Heat-maps of transportation distribution and accessibility. (The figure was created by authors, using Python and PyCharm).

The accessibility heatmap reveals that, for the western factory area, transportation mainly relies on lower-tier roads (not shown in the figures), while public transportation is concentrated in the traditional residential centers and the new town area in the southeast. Residents in the western secondary center lack fast and convenient public transportation options (except for buses).

Methodology and technical framework

This research comprises two main components. The first involves constructing a mapping relationship between building types or land use functions and carbon emissions, including data collection, processing, and carbon emission calculations. The second part entails design and training of the deep reinforcement learning model and algorithm, where the agent determines action strategies through actions, rewards, and environmental states. The technical framework is demonstrated in Fig. 5.

-*-*-

▶ **What to do**:
[1] Repeat the part of the transportation accessibility passage that begins at the words "This research comprises" and stops after "demonstrated in Fig. 5.".
[2] Sum up the transportation accessibility passage in two sentences.
[3] Pick up the transportation accessibility passage after its last sentence and continue writing it.
The rows that come next can be left aside.

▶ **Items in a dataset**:
-*-*-

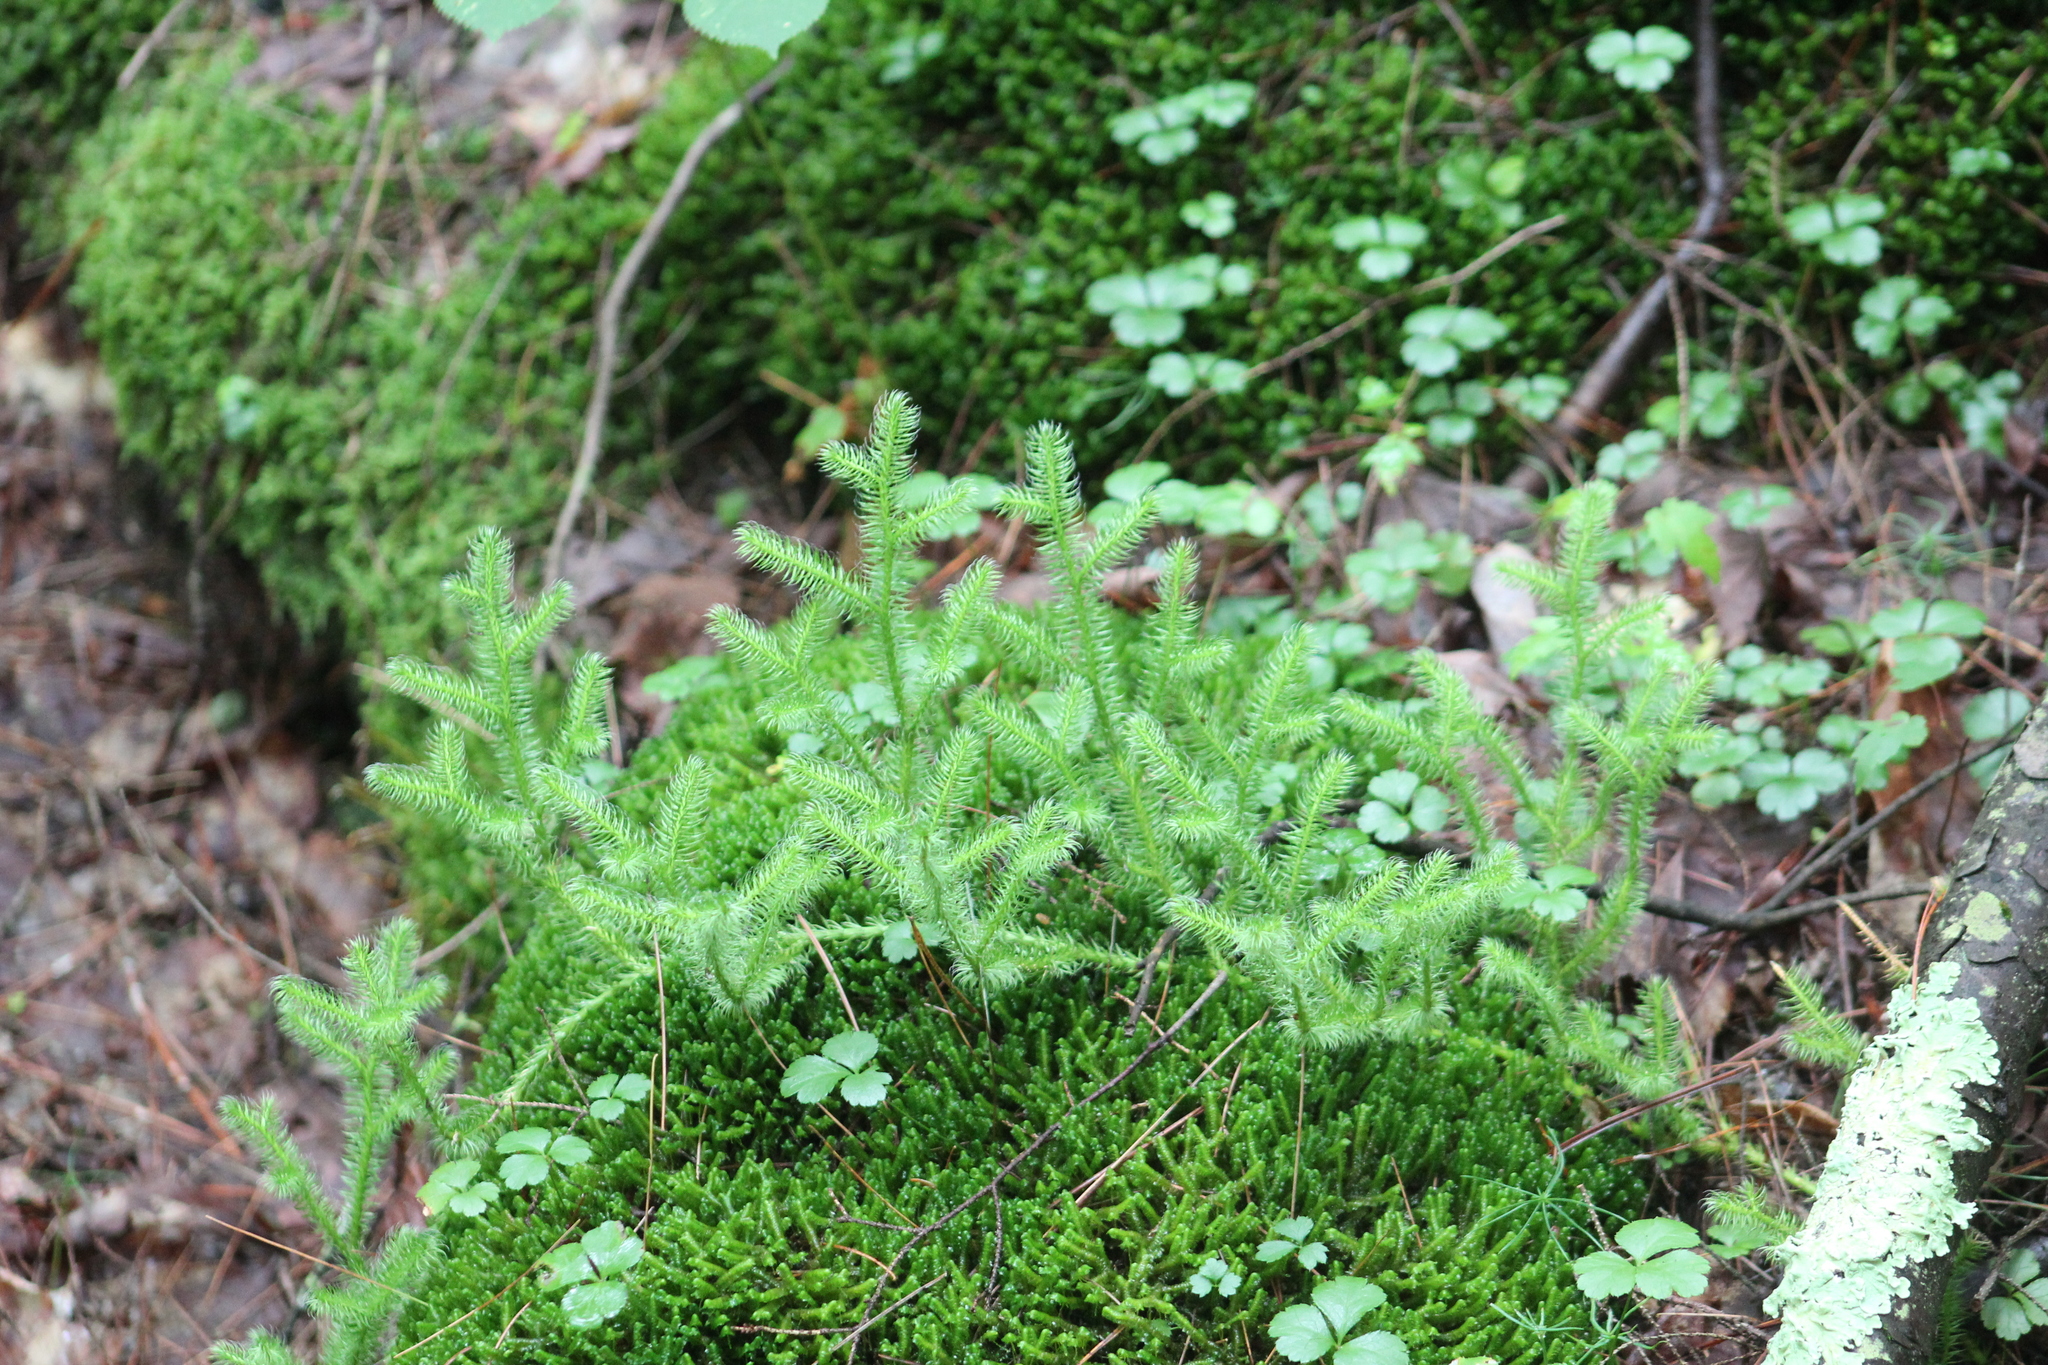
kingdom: Plantae
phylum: Tracheophyta
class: Lycopodiopsida
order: Lycopodiales
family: Lycopodiaceae
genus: Lycopodium
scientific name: Lycopodium clavatum
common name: Stag's-horn clubmoss
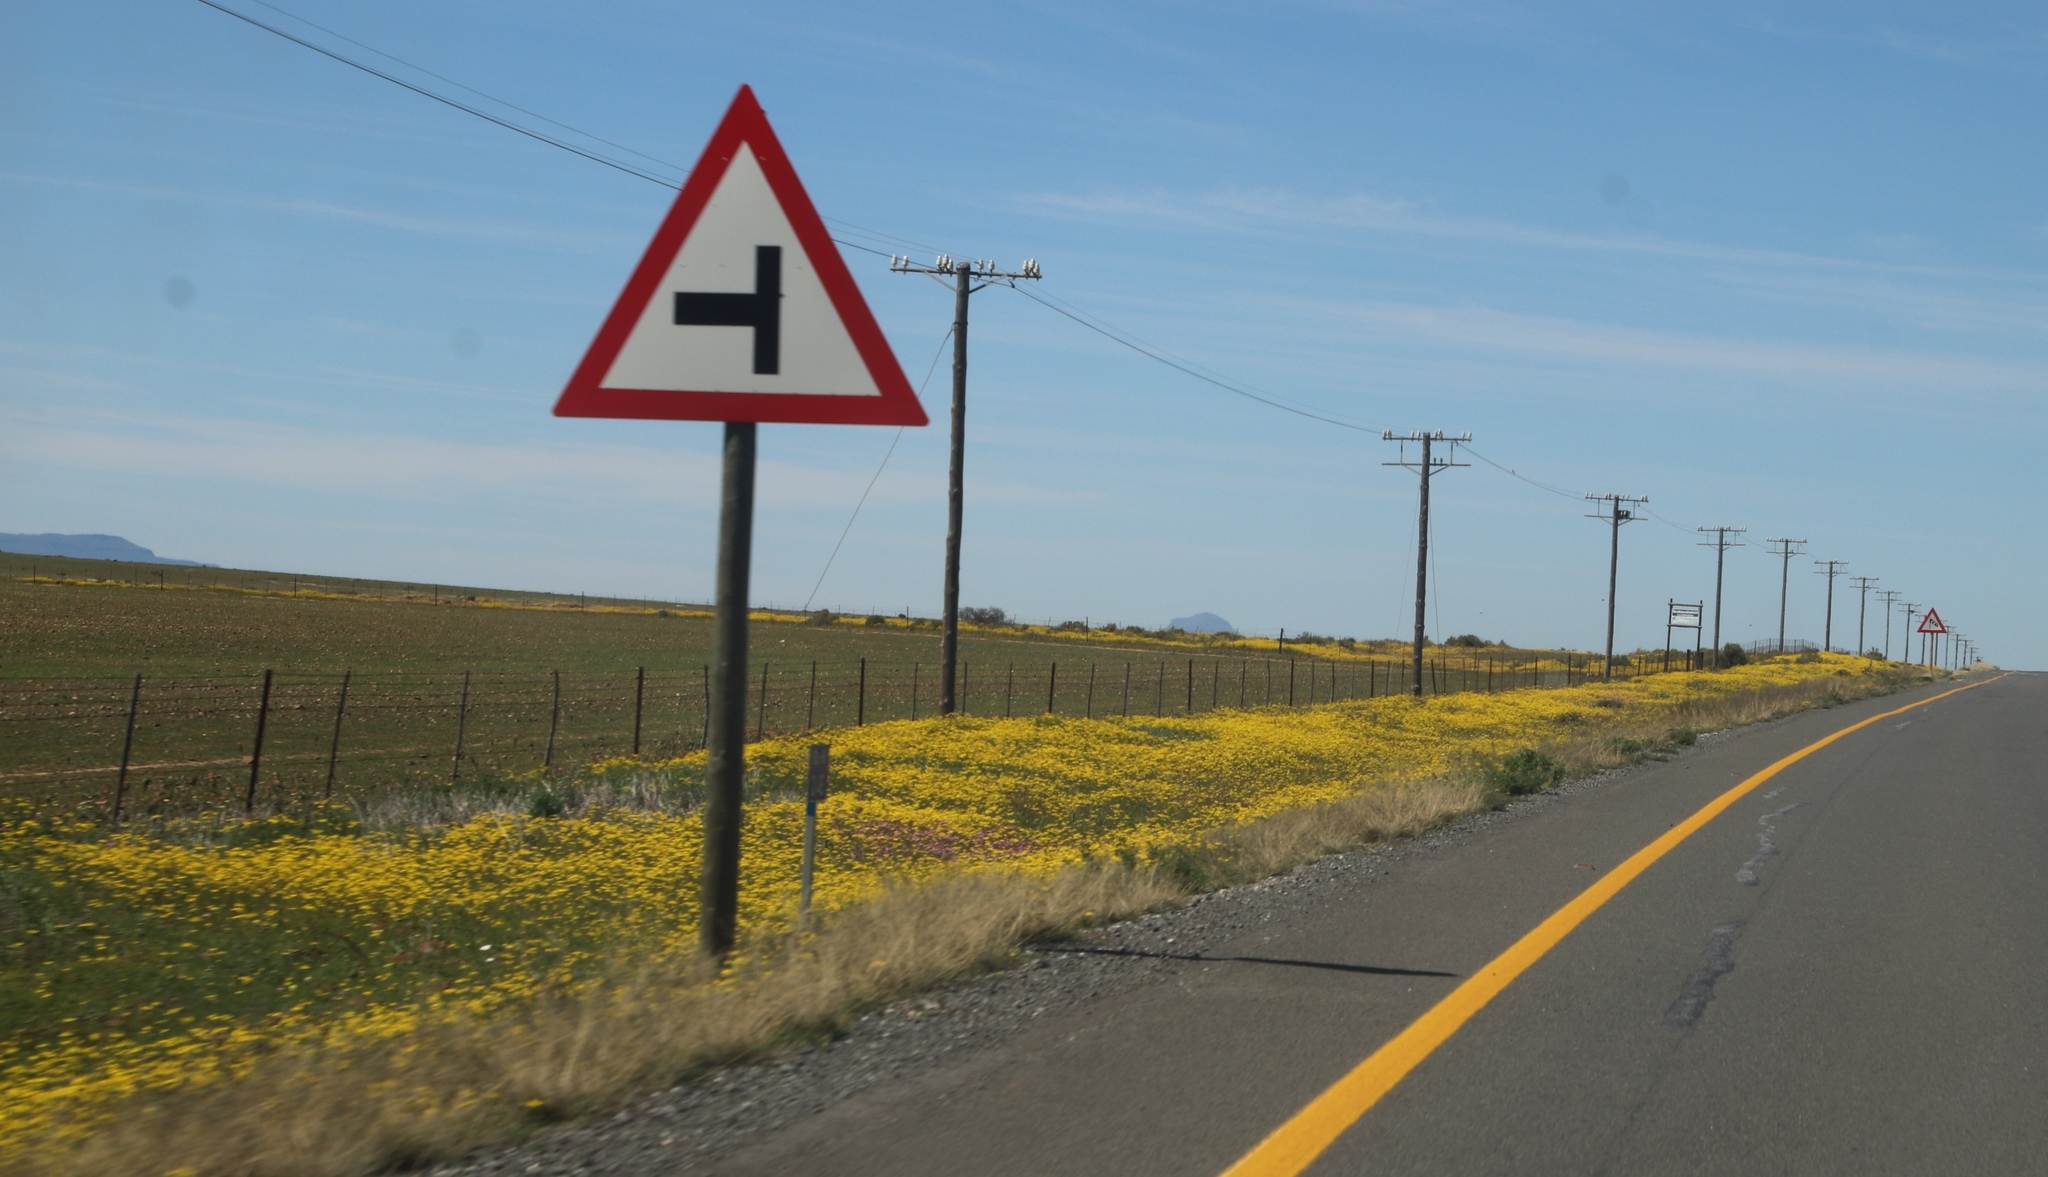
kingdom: Plantae
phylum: Tracheophyta
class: Magnoliopsida
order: Asterales
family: Asteraceae
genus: Senecio
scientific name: Senecio abruptus
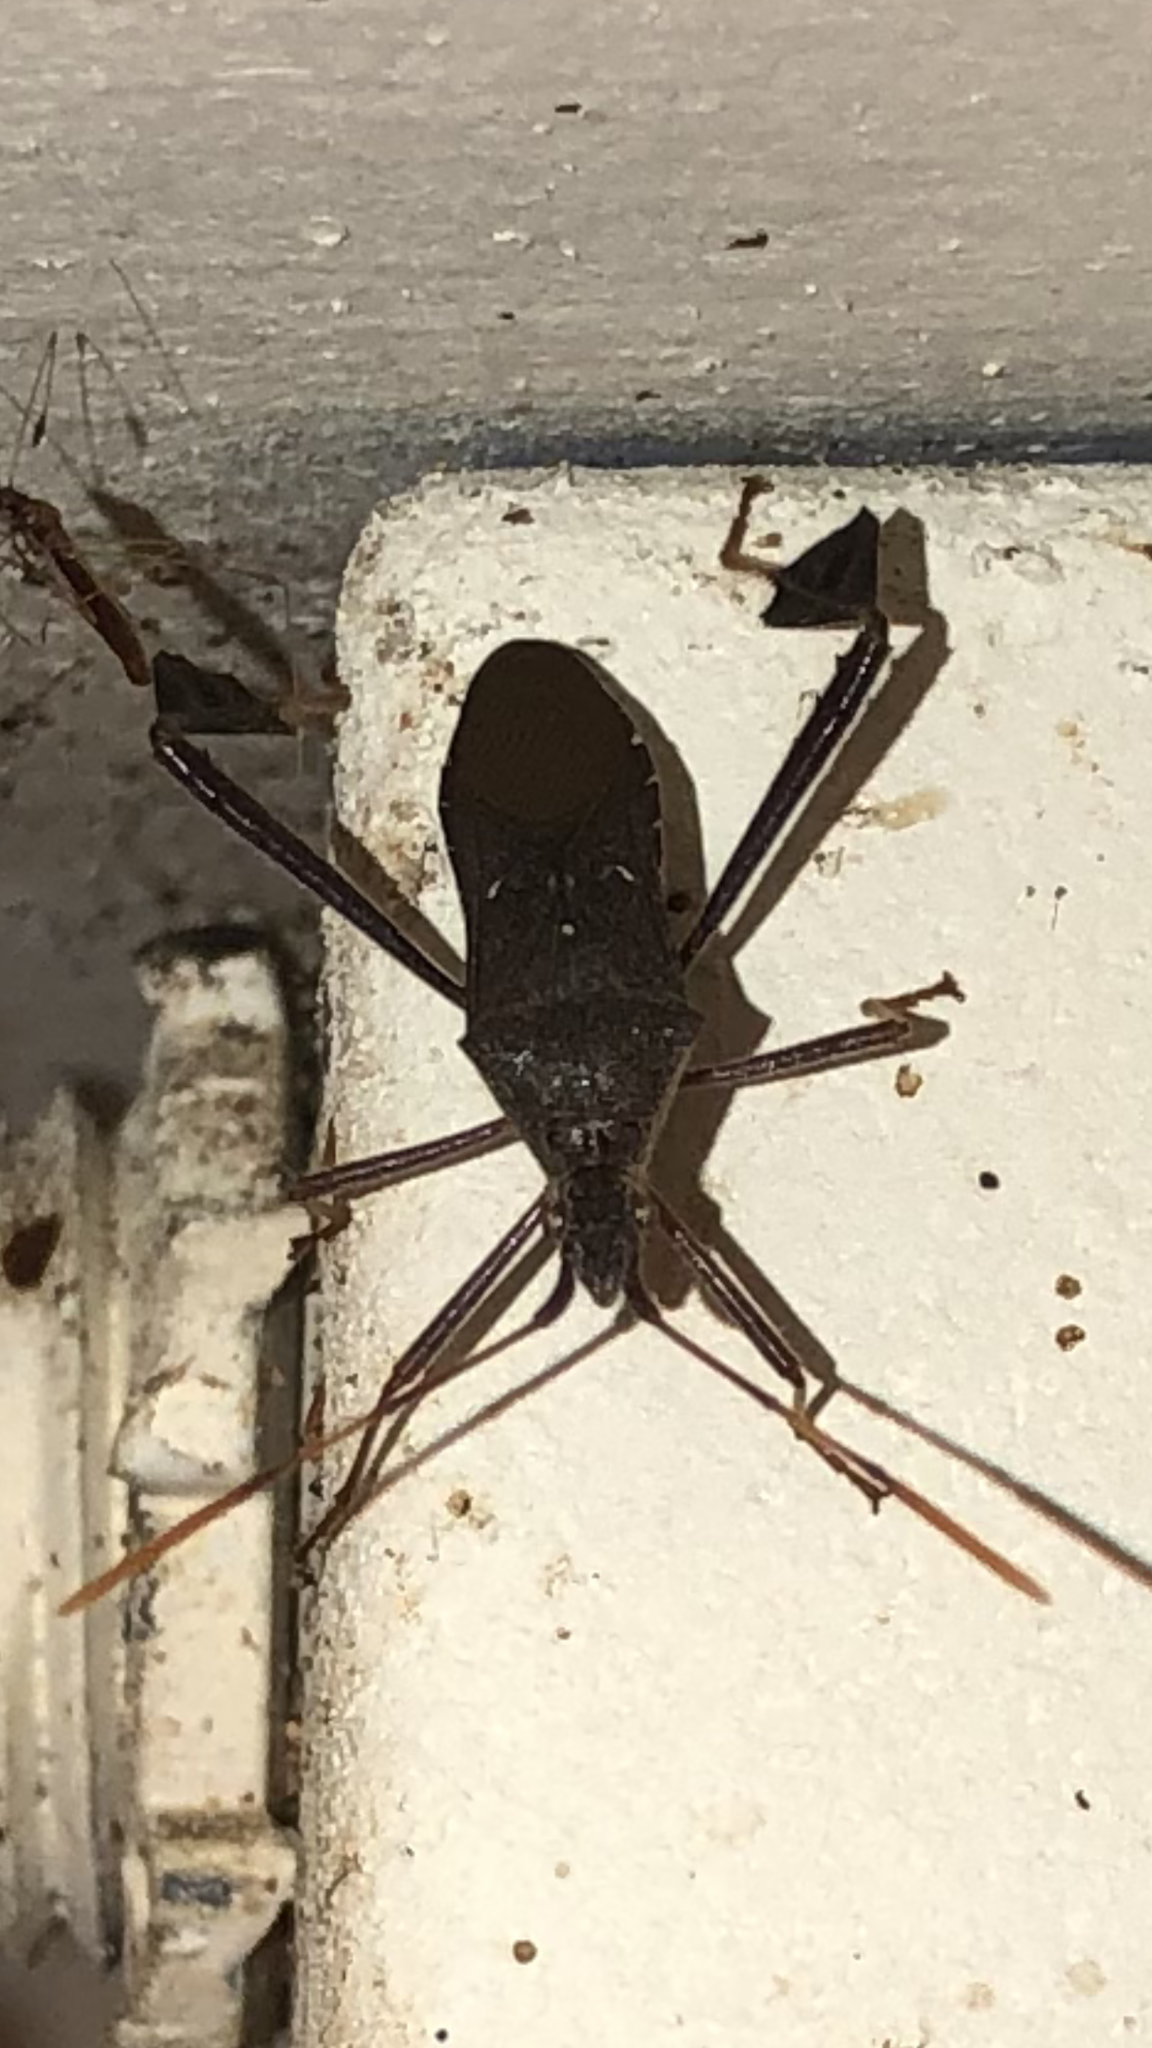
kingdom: Animalia
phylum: Arthropoda
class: Insecta
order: Hemiptera
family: Coreidae
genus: Leptoglossus
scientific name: Leptoglossus oppositus
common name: Northern leaf-footed bug
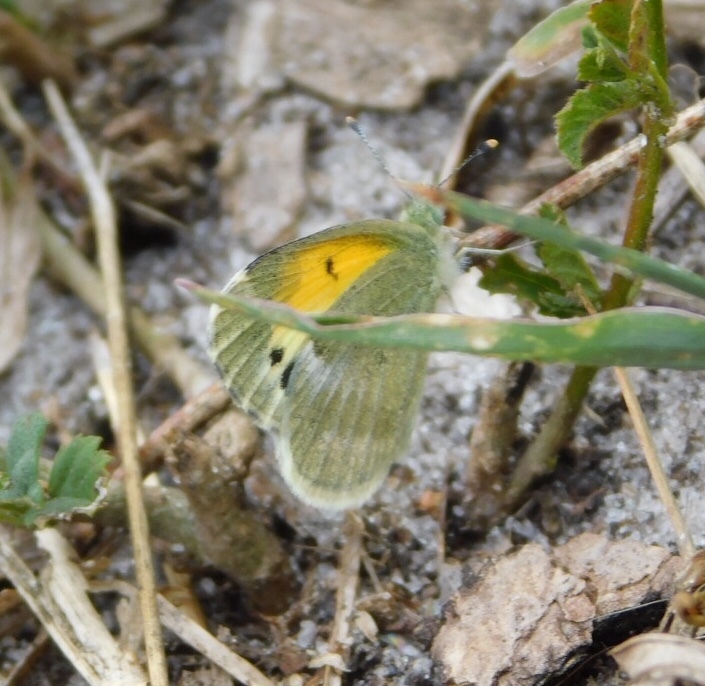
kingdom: Animalia
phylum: Arthropoda
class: Insecta
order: Lepidoptera
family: Pieridae
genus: Nathalis
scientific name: Nathalis iole
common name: Dainty sulphur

-*-*-

▶ **Results of the exercise**:
[1]
This research comprises two main components. The first involves constructing a mapping relationship between building types or land use functions and carbon emissions, including data collection, processing, and carbon emission calculations. The second part entails design and training of the deep reinforcement learning model and algorithm, where the agent determines action strategies through actions, rewards, and environmental states. The technical framework is demonstrated in Fig. 5.

[2] The accessibility heatmap shows that the western factory area relies mainly on lower-tier roads, while public transportation is concentrated in the traditional residential centers and the southeastern new town, so residents of the western secondary center lack fast and convenient options other than buses. The research has two components: mapping building types or land use functions to carbon emissions, and designing and training a deep reinforcement learning model in which an agent determines action strategies through actions, rewards, and environmental states.

[3]
Fig. 5
figure 5

Methodology and technical framework. (The figure was created by authors).

Environment design

The environment provides the urban model in which the agent operates. In a reinforcement learning framework, the agent observes the state of the environment, executes actions according to a certain policy, and receives rewards or penalties from the environment. This feedback helps the agent learn how to improve its behavior to maximize long-term returns. The environment uses urban data to establish corresponding carbon emission maps, forming the basis for rewarding reinforcement learning agent behavior.

To reflect the purpose of this study, which is the impact of building type configuration on urban transportation carbon emissions in a small urban area, researchers chose to use a discrete choice model for carbon emission estimation. Discrete Choice Models (DCM) are statistical models used to analyze and predict individual choice behavior among a finite set of discrete options. Travel choices and corresponding commuting carbon emissions are influenced by the number of 8 types of POIs in each cell of the matrix and the distribution of the transportation system. The functional expression is as Eq. (2):

$${\text{Total}}\;{\text{Emissions}} = \sum\limits_{i = 1}^{m} {\sum\limits_{j = 1}^{n} {\sum\limits_{k = 1}^{m} {\sum\limits_{l = 1}^{n} {Q_{ij} } } } } \cdot {\text{distance}}_{ij} \cdot \sum\limits_{t} {P_{ijt} } \cdot E_{t}$$

(2)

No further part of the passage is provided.